Purwokertokita.com – Cilacap akrab dengan idiom, kalau kemarau krisis air dan kalau musim hujan, kebanjiran. Selain semakin menurunnya daya dukung lingkungan hutan, berkurangnya luasan hutan mangrove dituding menjadi salah satu penyebab banjir di Cilacap.
Selain banjir, berkurangnya hutan mangrove juga menyebabkan habitat berupa jenis ikan muara menghilang. Praktis, nelayan tangkap Laguna Segara Anakan terancam kehilangan mata pencahariannya.
“Banjir sifatnya tahunan.
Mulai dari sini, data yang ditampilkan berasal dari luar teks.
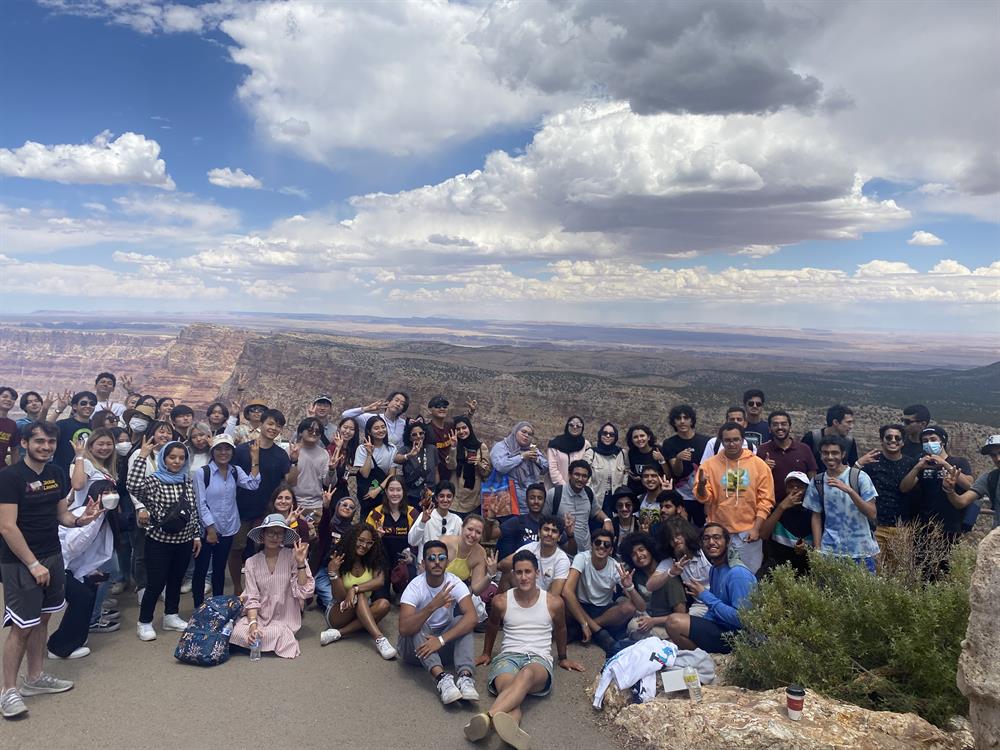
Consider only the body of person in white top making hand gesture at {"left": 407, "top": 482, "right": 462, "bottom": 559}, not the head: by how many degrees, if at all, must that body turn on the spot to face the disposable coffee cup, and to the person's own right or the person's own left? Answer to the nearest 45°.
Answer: approximately 45° to the person's own left

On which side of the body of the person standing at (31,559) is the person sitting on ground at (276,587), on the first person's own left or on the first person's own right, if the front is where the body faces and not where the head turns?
on the first person's own left

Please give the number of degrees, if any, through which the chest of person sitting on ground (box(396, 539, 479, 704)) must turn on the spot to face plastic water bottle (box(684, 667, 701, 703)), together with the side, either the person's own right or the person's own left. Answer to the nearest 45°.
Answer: approximately 45° to the person's own left

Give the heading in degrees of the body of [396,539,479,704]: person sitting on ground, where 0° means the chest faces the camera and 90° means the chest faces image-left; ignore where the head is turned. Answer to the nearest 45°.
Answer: approximately 0°

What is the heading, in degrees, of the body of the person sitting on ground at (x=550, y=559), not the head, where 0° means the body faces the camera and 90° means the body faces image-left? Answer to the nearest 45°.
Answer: approximately 0°

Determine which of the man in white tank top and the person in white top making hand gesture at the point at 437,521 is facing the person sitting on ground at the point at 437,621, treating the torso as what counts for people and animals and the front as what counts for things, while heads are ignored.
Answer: the person in white top making hand gesture at the point at 437,521
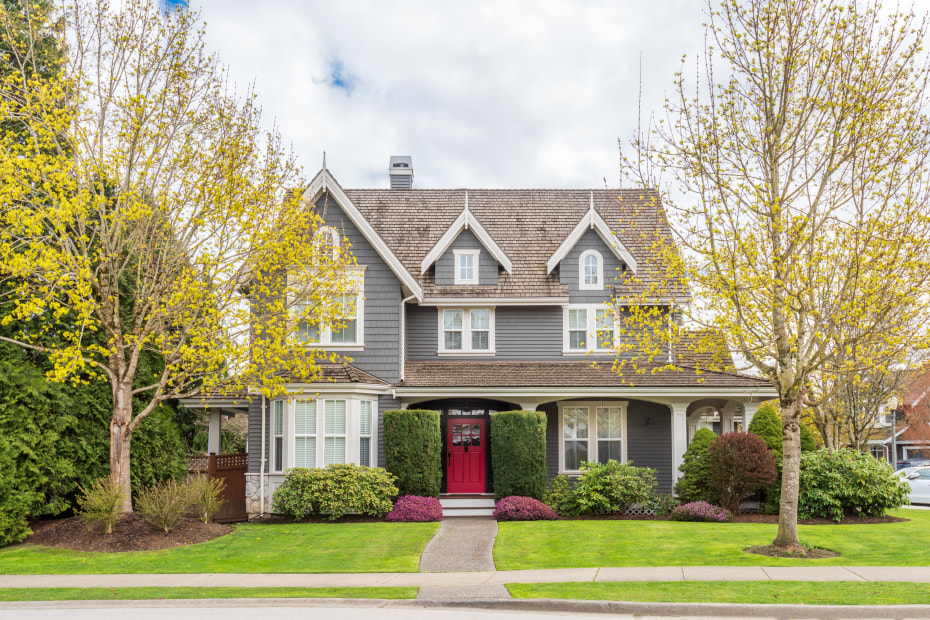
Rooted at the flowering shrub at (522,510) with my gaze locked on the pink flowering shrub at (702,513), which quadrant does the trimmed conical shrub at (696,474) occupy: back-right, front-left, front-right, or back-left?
front-left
Dalam setahun, pasti ada satu kali banjir yang merata mulai Kecamatan Sidareja, Gandrungmangu, Bantarsari, Kawunganten dan Kecamatan Kampung Laut sendiri,” ujar Tokoh Nelayan Ujung Gagak, Suman Supriyadi, Senin (16/11).
Suman menyebut banjir bisa terjadi berhari-hari hingga hitungan pekan di daerah rendah. “Kadang banjirnya pindah, bergantian. Setelah hulu, biasanya daerah aliran muara baru kena (banjir) belakangan,” ujarnya.
Namun, Suman mengatakan banjir hanya lah satu dari sekian dampak akibat mendangkalnya segara anakan dan hilangnya hutan mangrove. Yang lebih pelik adalah hilangnya mata pencaharian mereka sebagai nelayan tangkap, sungai dan laguna.
“Ikan makin susah didapat. Dulu, mencari ikan sehari bisa dimakan untuk seminggu. Sekarang kebalikannya, cari ikan seminggu habis dimakan sehari,” tuturnya.
Sementara, Direktur LSM Serikat Tani Mandiri (Setam) Cilacap, Petrus Sugeng menjelaskan laju kerusakan hutan mangrove di Kawasan Hutan Mangrove dari tahun ke tahun semakin cepat lantaran eksploitasi kayu bakau yang dilakukan terus menerus.
“Tangkapan nelayan Kampung Laut sekarang ini hanya berkisar antara 5 kilogram hingga 20 kilogram saja. Padahal, saat hutan mengrove masih bagus, nelayan bisa mendapat 50 kilogram hingga 70 kilogram ikan dan udang dengan mudah,” ungkap Sugeng.
Dia menjelaskan berkurangnya hutan mangrove secara langsung berakibat pada hilangnya ekosistem ikan untuk berpijah. Hal ini menyebabkan ikan semakin susah didapat.
“Ini sangat berhubungan dengan pendangkalan dan hilangnya habitat untuk beranak pinak kawanan ikan, kepiting dan udang,” ujarnya.
Dia menjelaskan ada tahun 1970-an, luasan hutan mangrove adalah 15 ribu hektar. Namun kini, hanya tersisa 8 ribu hektar saja, atau berkurang separuhnya. Dari 8 ribu hektar, kata dia, separuhnya sudah dalam kondisi rusak parah.